Marketing 101: Creating Engagement Through Content


The term “marketing” may trigger thoughts of catchy taglines and captivating visuals for you. And while these are important parts of a successful marketing campaign — especially in the age of social media — linking back to something more robust is a critical step. Generating content for your startup’s website or blog can really solidify a marketing campaign.

But anything worth doing is worth doing right, as the phrase goes — and content marketing is no exception. “Content marketing can really help with a startup’s name recognition and lead generation,” says Meagan Nolte, senior publication strategist at Influence & Co. “But to see the ROI, you have to be patient and prepared to play the long game.”

Here are three steps for getting your startup’s content marketing campaign off the ground.

Find Your Niche

You’re probably already aware of how important your value proposition is — it’s about what makes your offering stand out from the competition. Nolte says the same thought process applies to your content offerings as well. What does your startup have to say that differentiates your brand?

“Doing the research beforehand to see the conversations that are already out there is important,” Nolte says. The first step in a content marketing campaign is to identify the questions in your field that you can bring the most value to. Then, once you know what content you’re offering, you have to find a place to host that content. “It’s really hard to start any content marketing efforts if there’s no website to direct traffic back to,” Nolte says.

Step It Up with Strategy

The most effective content reels people in with valuable additions to ongoing conversations. Your baseline content offerings should tell readers where you stand in those existing conversations. “You want to demonstrate your industry knowledge and experiences in an easily readable format,” Nolte says. “This helps you to establish trust and credibility with potential leads, clients and even investors.”

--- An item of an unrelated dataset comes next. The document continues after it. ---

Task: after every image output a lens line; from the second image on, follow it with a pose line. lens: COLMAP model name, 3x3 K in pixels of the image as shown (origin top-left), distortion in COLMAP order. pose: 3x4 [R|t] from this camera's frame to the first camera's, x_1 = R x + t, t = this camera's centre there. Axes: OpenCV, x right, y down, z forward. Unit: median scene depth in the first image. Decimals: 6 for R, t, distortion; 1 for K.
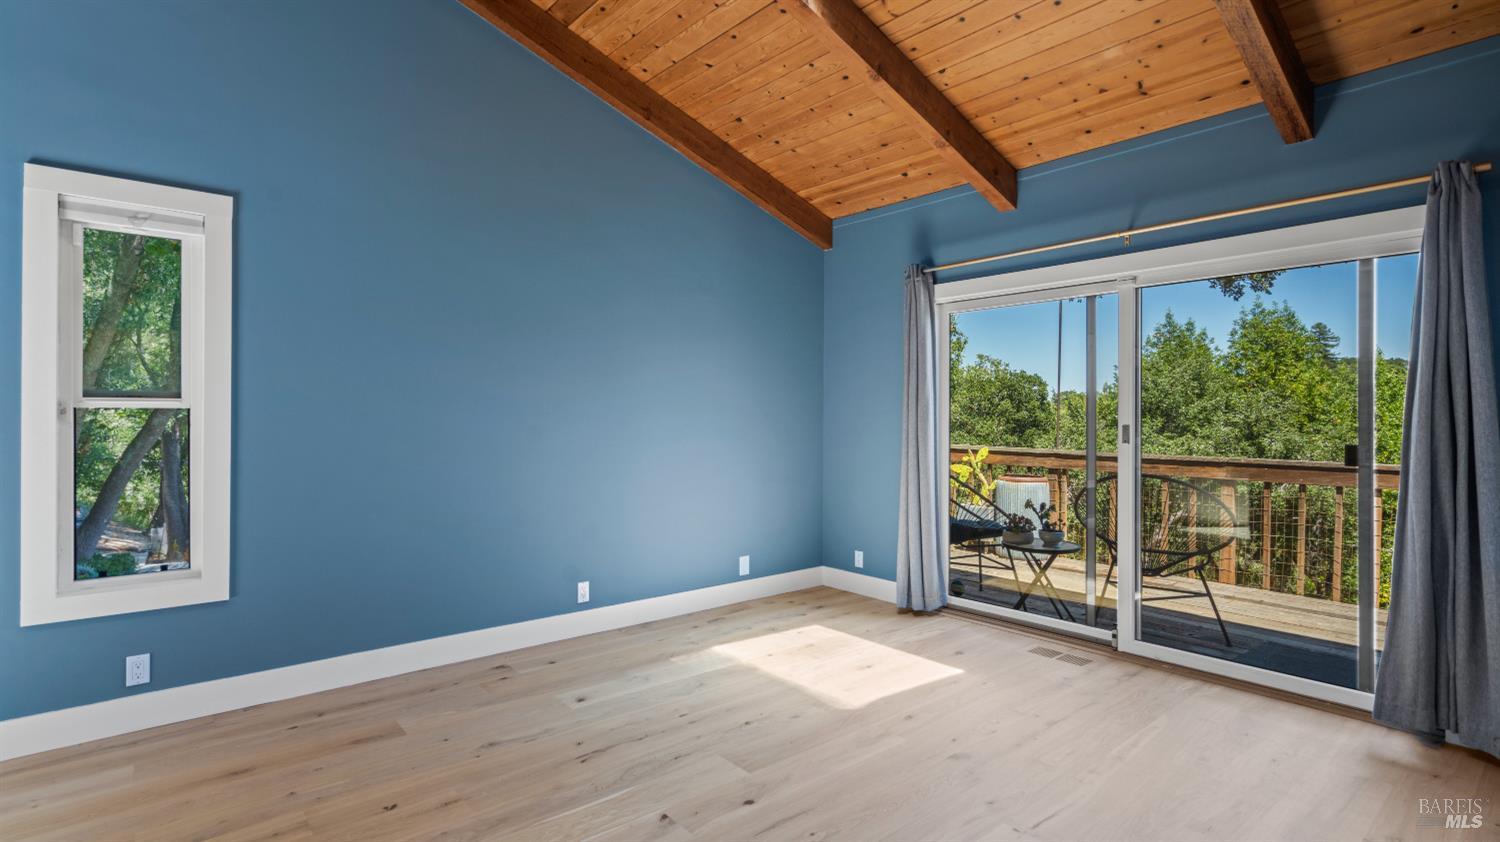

Another critical strategic step is finding your audience. It doesn’t matter how great your content is if no one sees it. Typically, sharing on your business’ social channels is the best way to move content. But depending on your industry, certain social channels will be more effective than others, Nolte says. “Some target audiences are more active on Twitter, while others are most active on LinkedIn,” she says. “Save some time by doing preliminary research to figure out where these conversations are happening organically.”

Create a Content-Generating Process

The best way to keep your content goals on track is through an editorial calendar. This means first determining how many articles you plan to write and promote per week. One article per week is a solid starting point, but consistency is key. Planning out the topics for each month and writing some articles in advance can help take the pressure off. “Having your team brainstorm a bank of ideas and articles is a great practice,” Nolte says. “It helps you determine what you’re going to be working on over the next few months and gives you wiggle room in case one of them doesn’t work out.”

When it comes to actually writing the content, some members of your team may be more hesitant than others. When brainstorming, give the person who suggested an idea the chance to decide whether to write it. “Reconnect with the person who came up with the idea, and if they want to write it, bring them on board,” Nolte says. “But if that team member would prefer to be on the sidelines, don’t push them to contribute if they’re not excited about it.” Nolte suggests giving your team members exposure to the writing process to help them gain confidence in their ideas and voice.